◆ **Task to carry out**: Without including the pictures, copy each line below exactly as it reads.

◆ **Supplied data**:
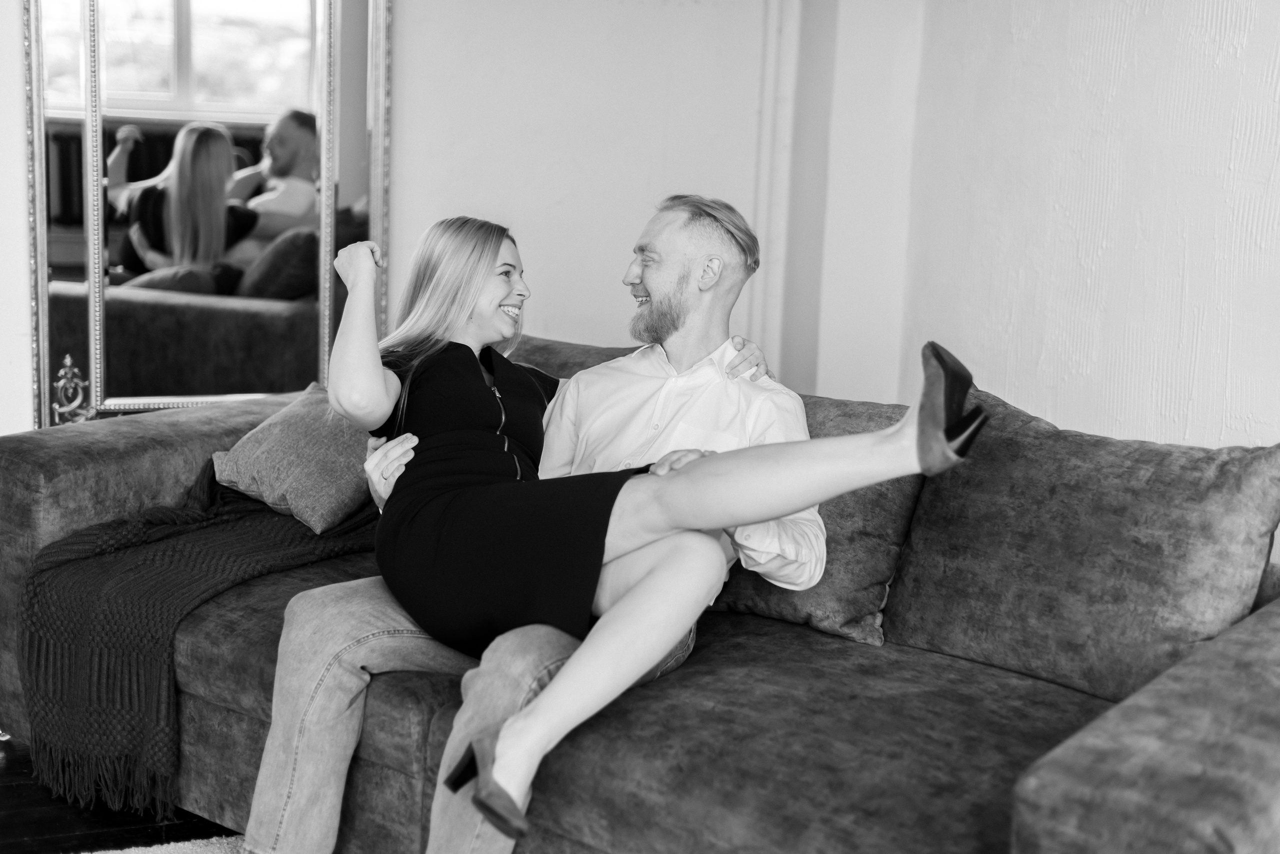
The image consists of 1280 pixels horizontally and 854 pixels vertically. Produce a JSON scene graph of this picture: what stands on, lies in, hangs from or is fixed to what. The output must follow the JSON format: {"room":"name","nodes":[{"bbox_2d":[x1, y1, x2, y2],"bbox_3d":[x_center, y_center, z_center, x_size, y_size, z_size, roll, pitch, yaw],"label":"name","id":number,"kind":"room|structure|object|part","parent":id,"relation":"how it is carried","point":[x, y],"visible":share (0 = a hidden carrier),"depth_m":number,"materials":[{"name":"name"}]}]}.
{"room":"living room","nodes":[
{"label":"living room","id":0,"kind":"room"},
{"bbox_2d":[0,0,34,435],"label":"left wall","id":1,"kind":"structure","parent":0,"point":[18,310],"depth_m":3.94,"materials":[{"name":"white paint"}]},
{"bbox_2d":[0,735,238,853],"bbox_3d":[-0.416,1.023,1.649,5.498,0.102,6.079,-2,11,-22],"label":"floor","id":2,"kind":"structure","parent":0,"point":[11,793],"depth_m":3.14,"materials":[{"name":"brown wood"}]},
{"bbox_2d":[76,835,246,853],"bbox_3d":[-0.198,0.960,1.704,2.601,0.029,2.725,-2,11,-22],"label":"rug","id":3,"kind":"object","parent":2,"relation":"on","point":[159,853],"visible":0.47,"depth_m":2.99,"materials":[{"name":"carpet"}]},
{"bbox_2d":[1,336,1279,853],"bbox_3d":[0.008,0.347,2.933,2.440,0.802,1.068,9,12,37],"label":"sofa","id":4,"kind":"object","parent":2,"relation":"on","point":[131,457],"visible":0.66,"depth_m":2.59,"materials":[{"name":"grey fabric"}]},
{"bbox_2d":[12,457,380,817],"bbox_3d":[-0.716,0.333,3.240,0.704,0.475,0.543,-2,11,-22],"label":"throw blanket","id":5,"kind":"object","parent":4,"relation":"on","point":[199,516],"visible":0.66,"depth_m":3.04,"materials":[{"name":"fabric"}]},
{"bbox_2d":[210,385,377,533],"bbox_3d":[-0.614,0.055,3.500,0.391,0.227,0.342,9,12,34],"label":"throw pillow","id":6,"kind":"object","parent":4,"relation":"on","point":[276,449],"visible":0.76,"depth_m":3.39,"materials":[{"name":"fabric"}]},
{"bbox_2d":[242,197,815,853],"bbox_3d":[-0.139,0.193,2.750,0.796,1.055,0.576,-2,11,-22],"label":"man","id":7,"kind":"object","parent":4,"relation":"on","point":[657,287],"visible":0.7,"depth_m":2.67},
{"bbox_2d":[323,191,1001,839],"bbox_3d":[-0.018,0.069,2.527,0.458,0.829,0.785,-5,12,-36],"label":"woman","id":8,"kind":"object","parent":7,"relation":"on","point":[925,417],"visible":0.88,"depth_m":2.47},
{"bbox_2d":[508,335,640,380],"bbox_3d":[-0.124,0.023,3.607,0.381,0.388,0.595,-2,11,-22],"label":"back cushion","id":9,"kind":"object","parent":4,"relation":"on","point":[567,352],"visible":0.11,"depth_m":3.58,"materials":[{"name":"grey fabric"}]},
{"bbox_2d":[716,395,926,647],"bbox_3d":[0.219,0.128,3.168,0.328,0.376,0.547,-2,11,-22],"label":"back cushion","id":10,"kind":"object","parent":4,"relation":"on","point":[872,601],"visible":0.41,"depth_m":2.96,"materials":[{"name":"grey fabric"}]},
{"bbox_2d":[886,390,1279,702],"bbox_3d":[0.693,0.181,2.770,0.319,0.403,0.545,-2,11,-22],"label":"back cushion","id":11,"kind":"object","parent":4,"relation":"on","point":[1258,457],"visible":0.93,"depth_m":2.67,"materials":[{"name":"grey fabric"}]},
{"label":"armrest","id":12,"kind":"part","parent":4,"relation":"part of","materials":[{"name":"fabric"}]},
{"bbox_2d":[0,0,894,429],"bbox_3d":[-1.354,-0.831,4.002,4.484,2.750,0.178,-2,11,-22],"label":"back wall","id":13,"kind":"structure","parent":0,"point":[18,270],"depth_m":4.45,"materials":[{"name":"white paint"}]},
{"bbox_2d":[21,0,397,428],"bbox_3d":[-0.983,-0.681,4.081,0.859,1.523,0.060,-2,11,-22],"label":"mirror","id":14,"kind":"object","parent":13,"relation":"attached to","point":[284,56],"visible":0.91,"depth_m":4.10,"materials":[{"name":"mirror"}]},
{"bbox_2d":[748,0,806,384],"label":"door frame","id":15,"kind":"structure","parent":13,"relation":"attached to","point":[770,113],"depth_m":4.69,"materials":[{"name":"white paint"}]},
{"bbox_2d":[884,0,1279,461],"bbox_3d":[1.670,-0.399,2.184,0.156,2.674,4.948,-2,11,-22],"label":"right wall","id":16,"kind":"structure","parent":0,"point":[1273,80],"depth_m":3.72,"materials":[{"name":"white paint"}]}
]}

◆ **Reply to the task**:
The image consists of 1280 pixels horizontally and 854 pixels vertically. Produce a JSON scene graph of this picture: what stands on, lies in, hangs from or is fixed to what. The output must follow the JSON format: {"room":"name","nodes":[{"bbox_2d":[x1, y1, x2, y2],"bbox_3d":[x_center, y_center, z_center, x_size, y_size, z_size, roll, pitch, yaw],"label":"name","id":number,"kind":"room|structure|object|part","parent":id,"relation":"how it is carried","point":[x, y],"visible":share (0 = a hidden carrier),"depth_m":number,"materials":[{"name":"name"}]}]}.
{"room":"living room","nodes":[
{"label":"living room","id":0,"kind":"room"},
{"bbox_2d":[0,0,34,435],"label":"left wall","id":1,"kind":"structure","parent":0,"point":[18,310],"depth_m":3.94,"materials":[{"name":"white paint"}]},
{"bbox_2d":[0,735,238,853],"bbox_3d":[-0.416,1.023,1.649,5.498,0.102,6.079,-2,11,-22],"label":"floor","id":2,"kind":"structure","parent":0,"point":[11,793],"depth_m":3.14,"materials":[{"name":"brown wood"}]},
{"bbox_2d":[76,835,246,853],"bbox_3d":[-0.198,0.960,1.704,2.601,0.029,2.725,-2,11,-22],"label":"rug","id":3,"kind":"object","parent":2,"relation":"on","point":[159,853],"visible":0.47,"depth_m":2.99,"materials":[{"name":"carpet"}]},
{"bbox_2d":[1,336,1279,853],"bbox_3d":[0.008,0.347,2.933,2.440,0.802,1.068,9,12,37],"label":"sofa","id":4,"kind":"object","parent":2,"relation":"on","point":[131,457],"visible":0.66,"depth_m":2.59,"materials":[{"name":"grey fabric"}]},
{"bbox_2d":[12,457,380,817],"bbox_3d":[-0.716,0.333,3.240,0.704,0.475,0.543,-2,11,-22],"label":"throw blanket","id":5,"kind":"object","parent":4,"relation":"on","point":[199,516],"visible":0.66,"depth_m":3.04,"materials":[{"name":"fabric"}]},
{"bbox_2d":[210,385,377,533],"bbox_3d":[-0.614,0.055,3.500,0.391,0.227,0.342,9,12,34],"label":"throw pillow","id":6,"kind":"object","parent":4,"relation":"on","point":[276,449],"visible":0.76,"depth_m":3.39,"materials":[{"name":"fabric"}]},
{"bbox_2d":[242,197,815,853],"bbox_3d":[-0.139,0.193,2.750,0.796,1.055,0.576,-2,11,-22],"label":"man","id":7,"kind":"object","parent":4,"relation":"on","point":[657,287],"visible":0.7,"depth_m":2.67},
{"bbox_2d":[323,191,1001,839],"bbox_3d":[-0.018,0.069,2.527,0.458,0.829,0.785,-5,12,-36],"label":"woman","id":8,"kind":"object","parent":7,"relation":"on","point":[925,417],"visible":0.88,"depth_m":2.47},
{"bbox_2d":[508,335,640,380],"bbox_3d":[-0.124,0.023,3.607,0.381,0.388,0.595,-2,11,-22],"label":"back cushion","id":9,"kind":"object","parent":4,"relation":"on","point":[567,352],"visible":0.11,"depth_m":3.58,"materials":[{"name":"grey fabric"}]},
{"bbox_2d":[716,395,926,647],"bbox_3d":[0.219,0.128,3.168,0.328,0.376,0.547,-2,11,-22],"label":"back cushion","id":10,"kind":"object","parent":4,"relation":"on","point":[872,601],"visible":0.41,"depth_m":2.96,"materials":[{"name":"grey fabric"}]},
{"bbox_2d":[886,390,1279,702],"bbox_3d":[0.693,0.181,2.770,0.319,0.403,0.545,-2,11,-22],"label":"back cushion","id":11,"kind":"object","parent":4,"relation":"on","point":[1258,457],"visible":0.93,"depth_m":2.67,"materials":[{"name":"grey fabric"}]},
{"label":"armrest","id":12,"kind":"part","parent":4,"relation":"part of","materials":[{"name":"fabric"}]},
{"bbox_2d":[0,0,894,429],"bbox_3d":[-1.354,-0.831,4.002,4.484,2.750,0.178,-2,11,-22],"label":"back wall","id":13,"kind":"structure","parent":0,"point":[18,270],"depth_m":4.45,"materials":[{"name":"white paint"}]},
{"bbox_2d":[21,0,397,428],"bbox_3d":[-0.983,-0.681,4.081,0.859,1.523,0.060,-2,11,-22],"label":"mirror","id":14,"kind":"object","parent":13,"relation":"attached to","point":[284,56],"visible":0.91,"depth_m":4.10,"materials":[{"name":"mirror"}]},
{"bbox_2d":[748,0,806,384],"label":"door frame","id":15,"kind":"structure","parent":13,"relation":"attached to","point":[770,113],"depth_m":4.69,"materials":[{"name":"white paint"}]},
{"bbox_2d":[884,0,1279,461],"bbox_3d":[1.670,-0.399,2.184,0.156,2.674,4.948,-2,11,-22],"label":"right wall","id":16,"kind":"structure","parent":0,"point":[1273,80],"depth_m":3.72,"materials":[{"name":"white paint"}]}
]}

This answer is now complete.